Ai Weiwei is the brave and controversial Chinese artist who has been missing and kept under "residential surveillance" for six weeks now, arrested boarding a plane in Beijing for Hong Kong on April 3. Best known in the West for his part in the iconic Bird's Nest Stadium at the Chinese Olympics, he has been under pressure from that government because he is so outspoken on behalf of freedom of speech.
Ai Weiwei is one of China's most famous artists. His work makes use of old and recycled materials which he recreates into new forms. In his current exhibition, all the more poignant because of his disappearance, he recreates old objects in new materials.

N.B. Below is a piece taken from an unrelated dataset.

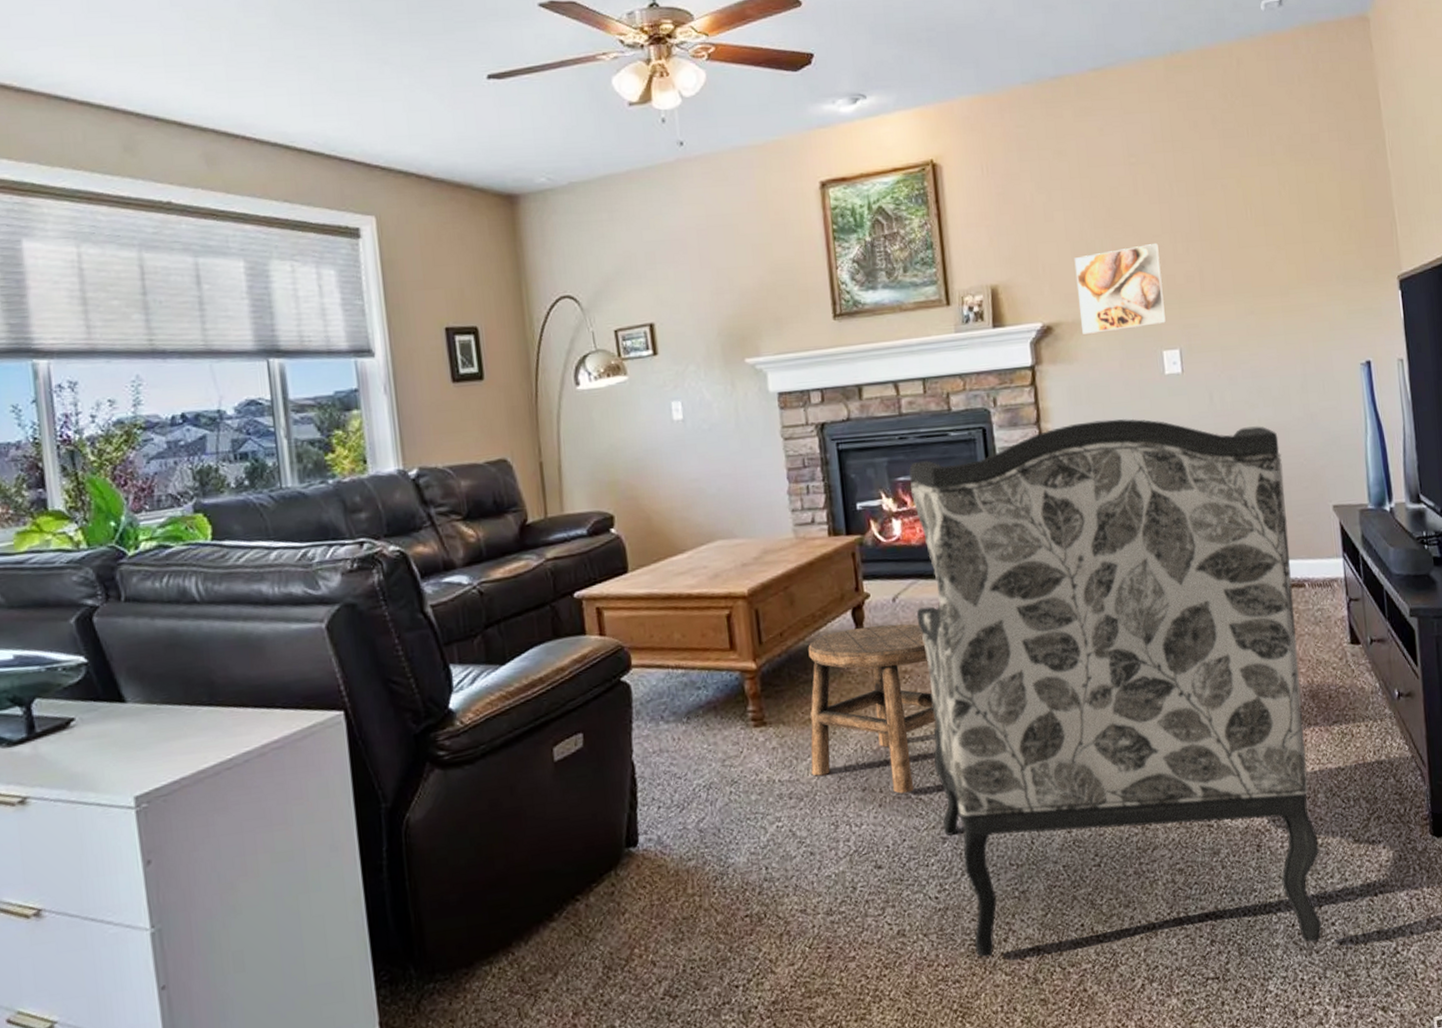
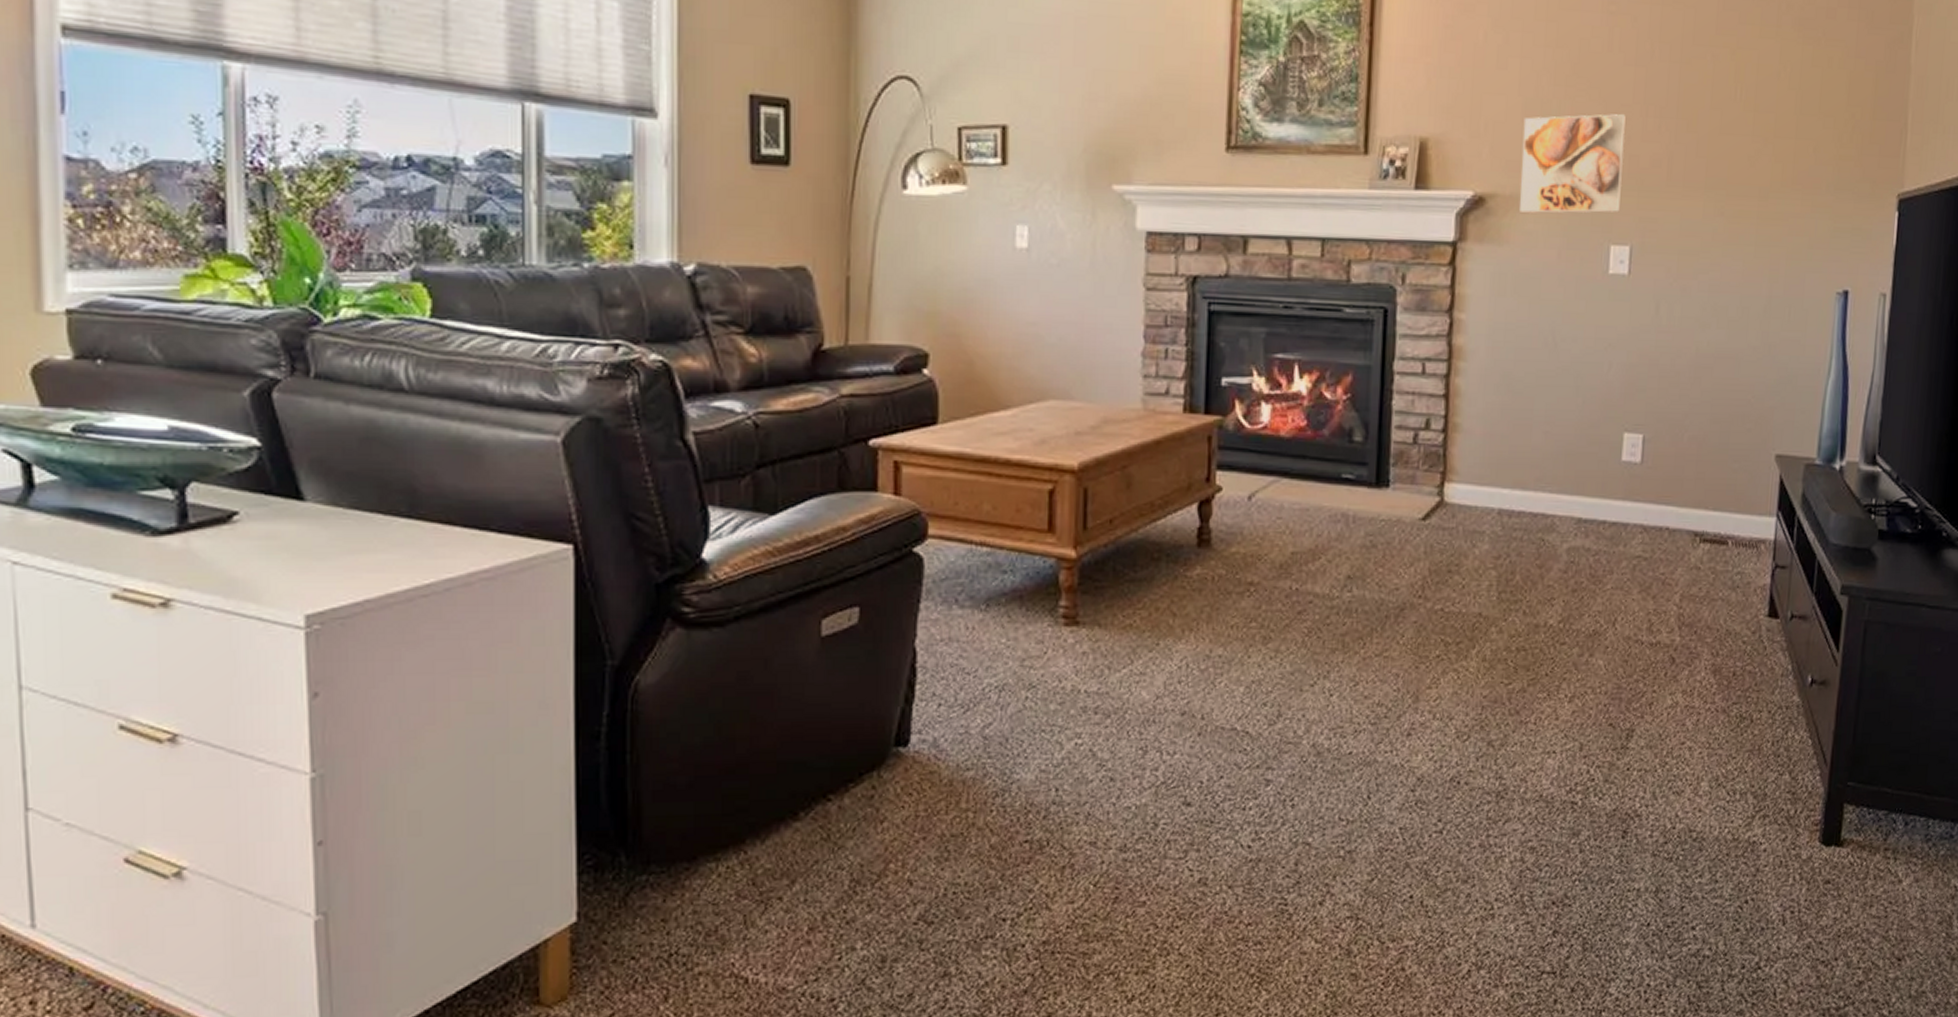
stool: present [808,624,936,794] -> none [1124,526,1280,723]
armchair: present [909,418,1322,958] -> none [1268,317,1727,946]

For six weeks it was not known where the artist was. Recently his wife was allowed to visit him, in an unknown location, for twenty minutes. Art institutions across the world have been protesting against his imprisonment. At a Berlin gallery a banner stating "Where is Ai Weiwei?" was placed on its facade while at the Tate Modern art museum in London, the words "Release Ai Weiwei" are shining in lights from the top of its glass roof. News and information on his situation is updated regularly, as well as petitions calling for his release.
Ai Weiwei's work is always seen in a political context. He is most concerned about the loss and destruction of China's history and culture to make way for new development. Cultural vandalism is a constant theme. China in the twenty-first century tears down its history to make monuments to the present. Corruption amongst high officials is another ever present motif.
Photo: B. Alter
The beautifully crafted coffin with benches is made from wood salvaged from temples that had been knocked down so that new building developments could be constructed. Made by craftsmen, no nails or screws were used in its construction; it is all tongue and groove. It is a comment on the corruption of high officials because the chinese word for coffin is similar to the words for high official and wealth.
Photo: B. Alter
A heap of junked doors are reproduced in marble: a memorial to the thousands of houses that have been destroyed for the new, racing development taking place all over the country.
The Han vases, 2,000 years old, have been splashed with paint, again, showing the organized desecration of cultural and historical values. Everything old has to be replaced by something new. Another piece is a surveillance camera made out of marble--evoking the paranoia and omnipotence of the policing that goes on. His own studio and house were under constant surveillance.
In the basement of the gallery there is a 10 hour film of Beijing's central boulevard showing the endless stream of cars and skyscrapers in the new city.
There is a companion exhibition of his work arranged around a fountain in a courtyard of another museum. It consists of 12 massive bronze heads, each representing a sign of the zodiac. The same exhibition is also in New York's Grand Army Plaza. Both depict sculptures which were ransacked by French and British troops during the opium wars and are almost all lost to this day except for five.
On his website, once a source of stories about corruption and cover-ups in the government, there is only a dead fly to be found now.